Sexta-feira, 12 de junho de 2026
Por Redação O Sul | 6 de fevereiro de 2021
A corrida global por uma vacina contra o coronavírus foi provavelmente uma das mais decisivas e frenéticas de nosso tempo. Em menos de um ano, companhias farmacêuticas, governos, centros de pesquisa e empresas afins de todo o mundo se uniram e materializaram imunizantes capazes de conter as infecções e mortes e tirar o mundo do isolamento.
Mas agora que as autoridades sanitárias de muitos países estão se esforçando para administrar o maior número possível de doses, surgem alertas de que a forma com que as vacinas estão sendo distribuídas representa outro grave perigo para a saúde pública mundial, como apontou um estudo da Universidade Duke, nos Estados Unidos, que se tornou referência no assunto.
Isso porque os países mais ricos já compraram a maior quantidade de vacinas que serão produzidas neste ano, enquanto os mais pobres não terão doses para aplicar nem em suas populações mais vulneráveis. Estima-se que cerca de 90% das pessoas em quase 70 países de baixa renda terão poucas chances de serem vacinadas em 2021.
Especialistas temem que, se tudo continuar como está, o vírus pode continuar a sofrer mutações, tornar as vacinas atuais menos eficazes e produzir consequências econômicas, políticas e morais devastadoras, como alerta Andrea Taylor, diretora de pesquisas no Centro de Inovação em Saúde Global da Duke, que monitora a distribuição de vacinas em todo o mundo.
O projeto, denominado Launch and Scale Speedometer, analisa dados globais sobre vacinas e terapias para combater a pandemia e seus resultados servem de alerta para políticos, acadêmicos e especialistas em saúde pública.
“Descobrimos que os países ricos compraram a maior parte das vacinas contra a Covid-19, enquanto os mais pobres lutam para obter vacinas suficientes para cobrir até mesmo suas populações mais vulneráveis. Identificamos essas lacunas pela primeira vez em outubro de 2020 e ela ainda permanece, o que é muito preocupante”, afirma Andrea.

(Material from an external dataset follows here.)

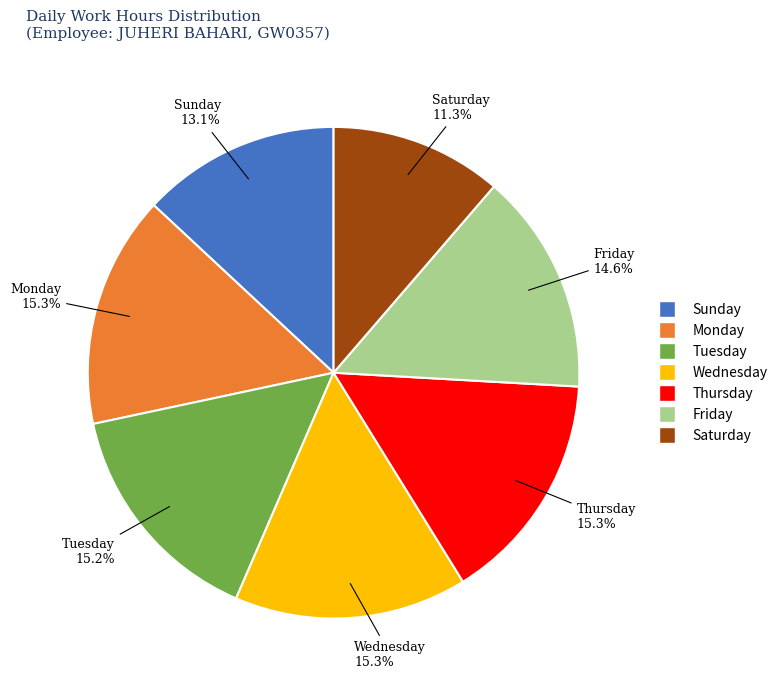

Is there any slice that represents more than half of the pie?

No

De acordo com a diretora do centro de inovação, os países ricos alavancaram seu poder de compra e investimentos no desenvolvimento de vacinas para conseguir um assento na primeira fila, e depois compraram a maioria das vacinas antes dos outros países. Os países de alta renda têm 16% da população mundial, mas atualmente respondem por 60% das doses de vacina que foram vendidas.
“Como a capacidade de manufatura global é limitada, isso deixa menos doses disponíveis para todos os outros, pelo menos no curto prazo”, ressalta Andrea.
Para a pesquisadora, a distribuição desigual de vacinas é perigosa para todos. Os resultados podem ser catastróficos tanto para a saúde quanto na economia. Isso causará muito mais mortes em todo o mundo, especialmente entre nossos vizinhos mais vulneráveis. Mas também significa que o vírus continuará a se espalhar e sofrer mutações, aumentando o risco de que nossas vacinas não combatam efetivamente as novas cepas. Se os países ricos vacinarem suas populações, enquanto permitem que o vírus se espalhe para outros lugares, eles podem descobrir que não estão protegidos das cepas que surgirem”, complementa.